PROVIDED TEXT —

::::

As a result of ntl: Business’s 2003 reorganisation to focus on profitability, the division achieved a segment profit margin of approximately 38 per cent in Q1 2004, compared with 28 per cent in Q1 2003.  We aim to maintain the overall segment profit margin at a similar level throughout 2004 as we begin to re-grow revenue.

 

ntl: Business has recently been chosen as a preferred supplier of broadband for the public sector under the Broadband Aggregation Project Framework Agreement which covers the provision of communication, networking, high bandwidth connectivity and related services to all areas of the public sector throughout the UK.  Also during the quarter, ntl: Business won a number of local government contracts,  the most significant of which was a five year, £22.6 million ($41.6 million) contract to broadband-enable the Hertfordshire Grid for Learning, delivering broadband access and network support to all Hertfordshire schools.

::::

GIVEN DATA —

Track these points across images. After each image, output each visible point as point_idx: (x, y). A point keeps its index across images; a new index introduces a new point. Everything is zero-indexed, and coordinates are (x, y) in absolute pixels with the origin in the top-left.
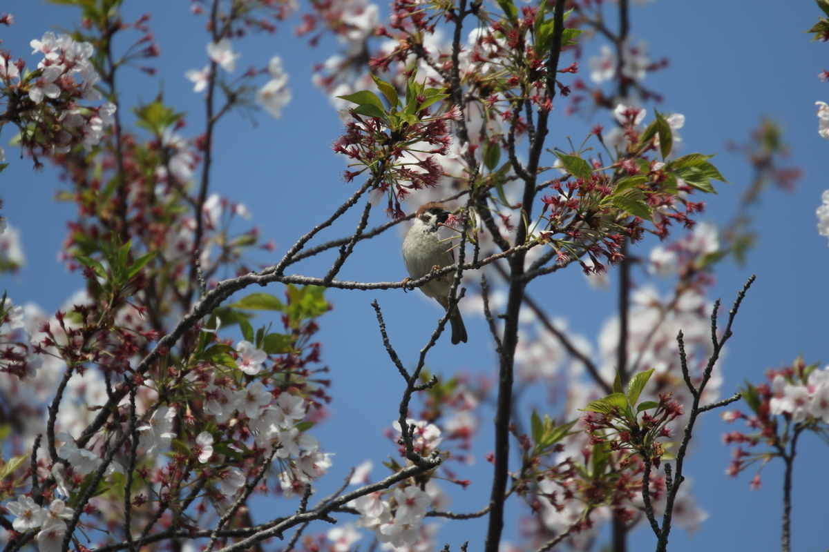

::::

DESCRIPTION OF THE TASK — From the passage on ntl: Business above, return word for word the section that starts at "As a result" and ends with "to re-grow revenue.".

OUTPUT OF THE TASK —
As a result of ntl: Business’s 2003 reorganisation to focus on profitability, the division achieved a segment profit margin of approximately 38 per cent in Q1 2004, compared with 28 per cent in Q1 2003.  We aim to maintain the overall segment profit margin at a similar level throughout 2004 as we begin to re-grow revenue.